◆ **SELECTED EXCERPT**
· · ·

The religious climate appeared less oppressive in Germany. Luther had already translated the Bible into German; the Protestant Reformation was gathering pace and Tyndale believed he would have a better chance of realising his project there. So he travelled to Cologne and began printing.

This, it transpired, was a mistake. Cologne was still under the control of an archbishop loyal to Rome. He was halfway through printing the book of Matthew when he heard that the print shop was about to raided. He bundled up his papers and fled. It was a story that would be repeated several times over the next few years. Tyndale spent the next few years dodging English spies and Roman agents. But he managed to complete his Bible and copies were soon flooding into England – illegally, of course. The project was complete but Tyndale was a marked man.

He wasn’t the only one. In England, Cardinal Wolsey was conducting a campaign against Tyndale’s Bible. No one with a connection to Tyndale or his translation was safe. Thomas Hitton, a priest who had met Tyndale in Europe, confessed to smuggling two copies of the Bible into the country. He was charged with heresy and burnt alive.

· · ·

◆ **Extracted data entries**
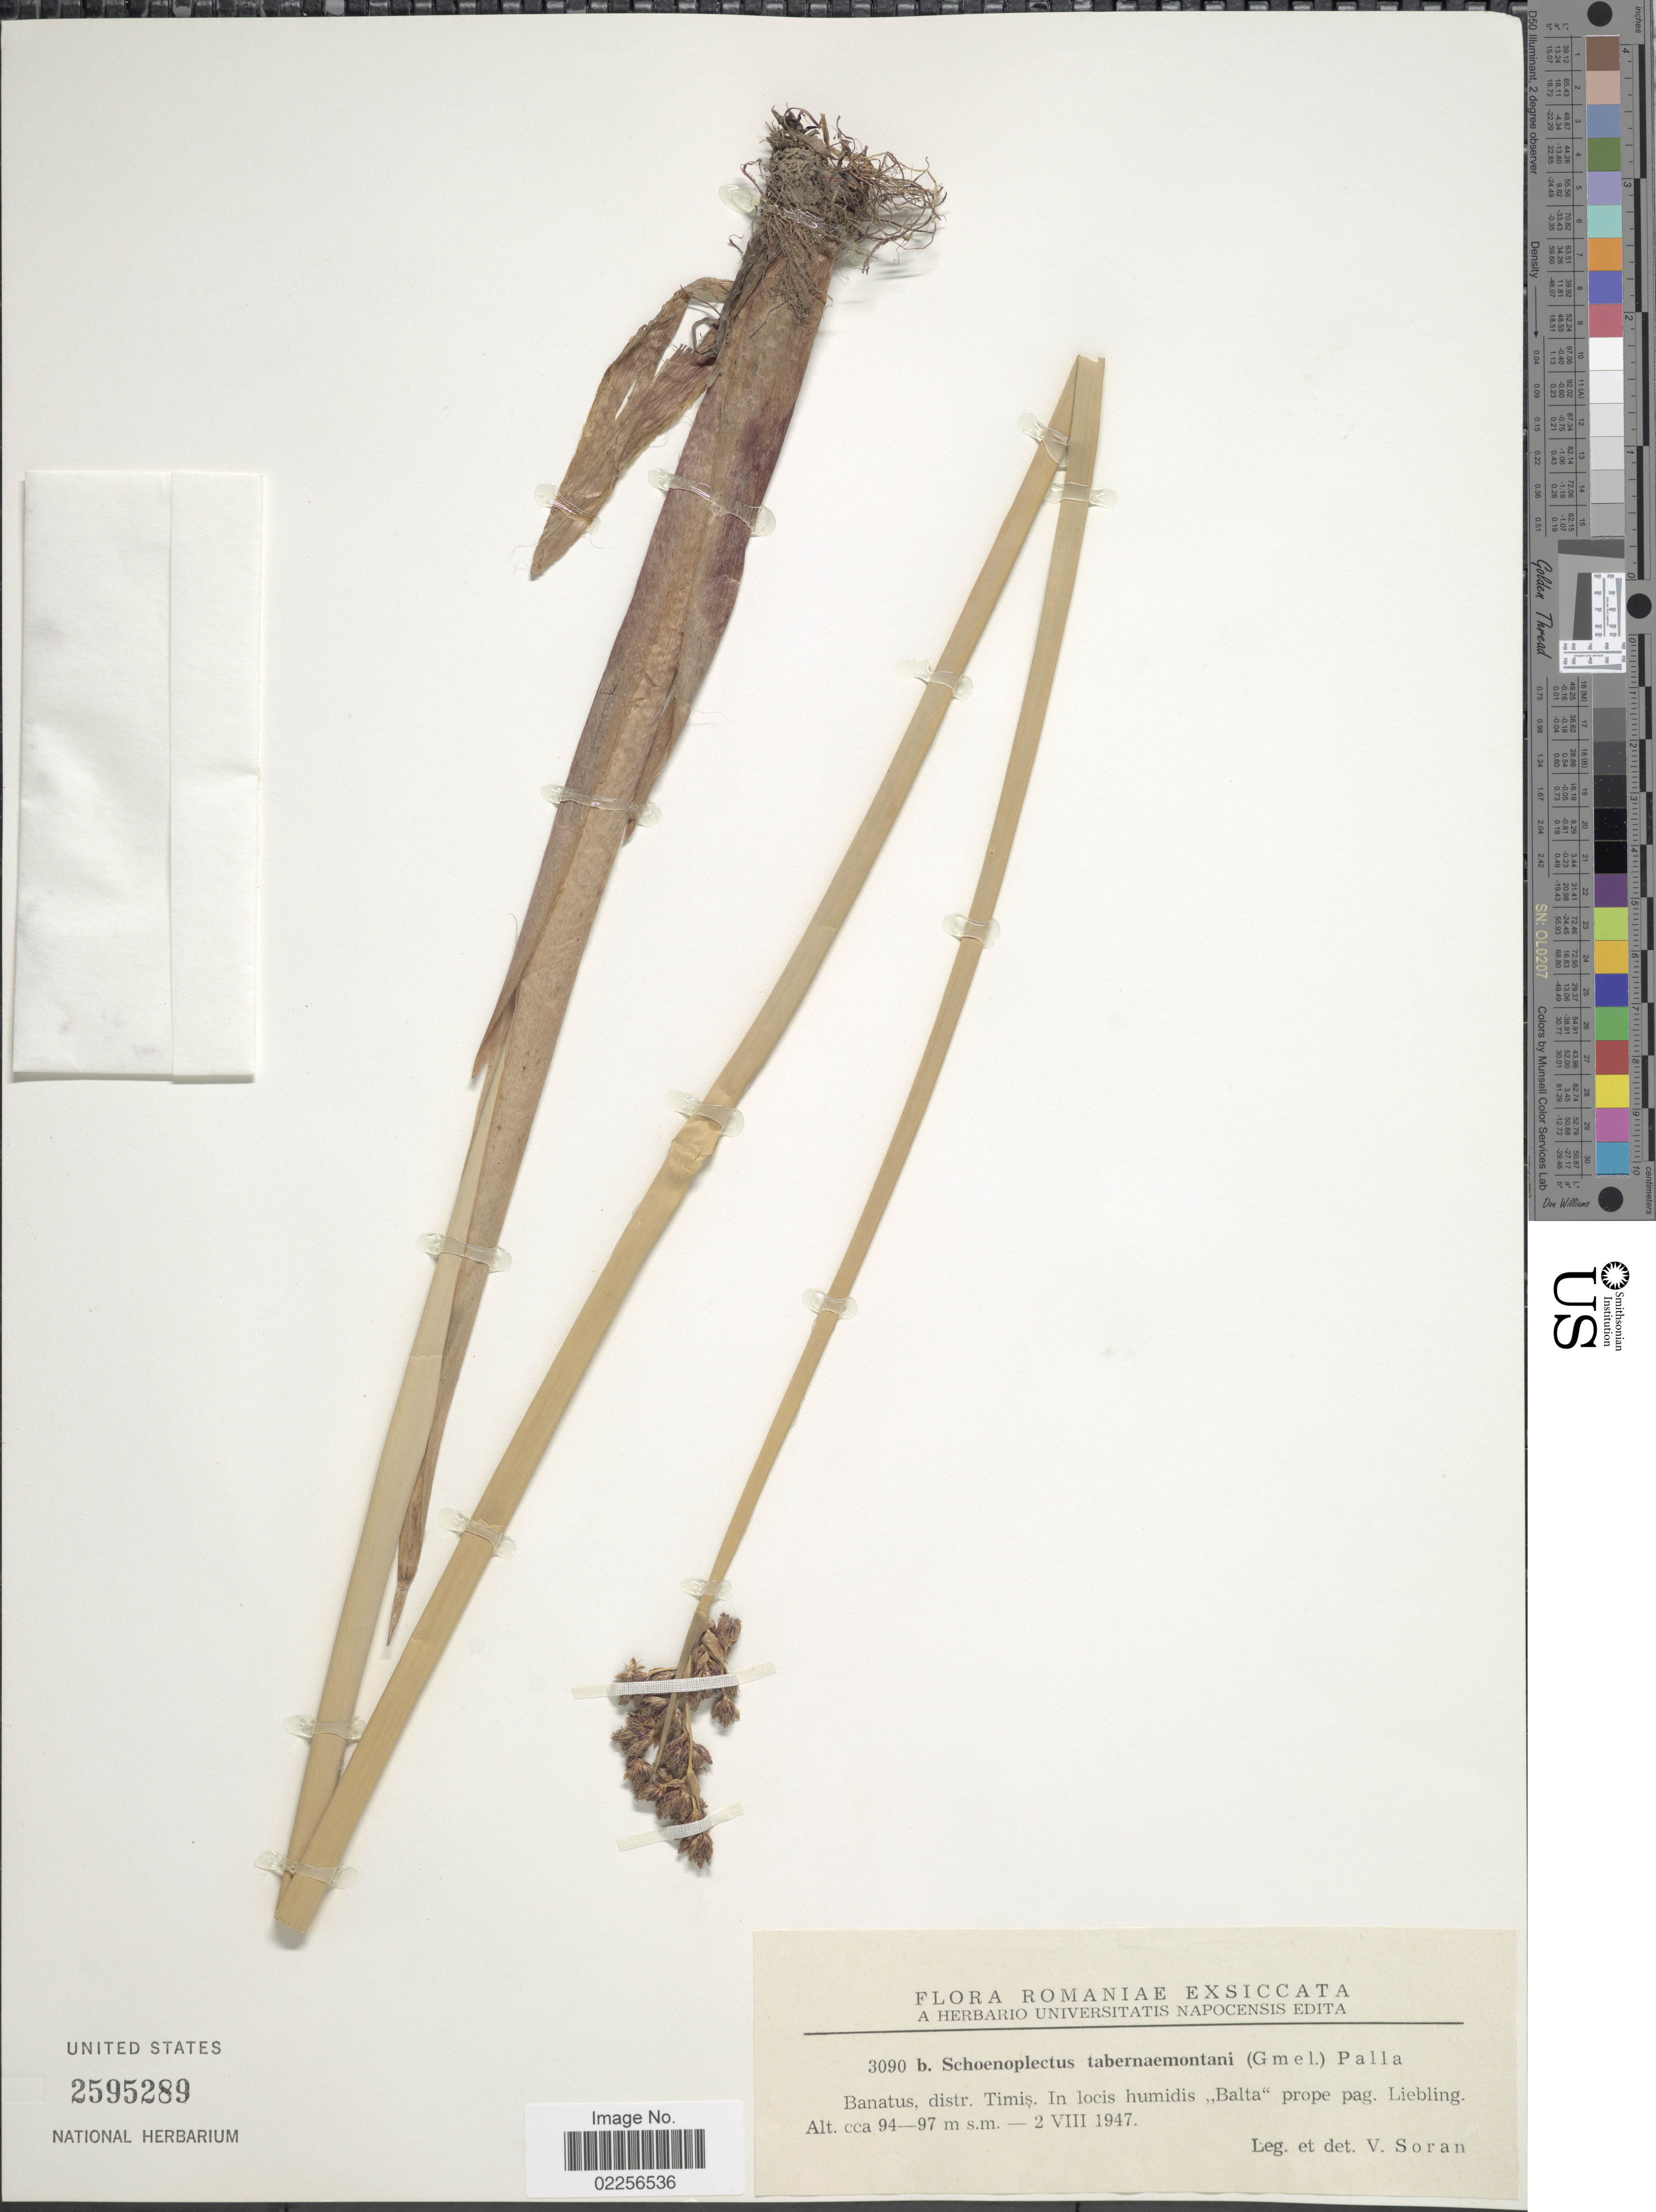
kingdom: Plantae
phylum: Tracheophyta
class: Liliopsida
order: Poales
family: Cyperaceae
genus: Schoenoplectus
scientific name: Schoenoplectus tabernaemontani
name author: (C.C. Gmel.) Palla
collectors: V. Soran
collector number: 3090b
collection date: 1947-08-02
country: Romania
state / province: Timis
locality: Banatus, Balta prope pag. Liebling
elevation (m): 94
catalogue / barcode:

· · ·

◆ **YOUR GOAL**
In the passage on Tyndale's Bible, why was Tyndale's move to Cologne a mistake? Work only from the passage on Tyndale's Bible, not from the rows.

◆ **TASK ANSWER**
Cologne was still under the control of an archbishop loyal to Rome.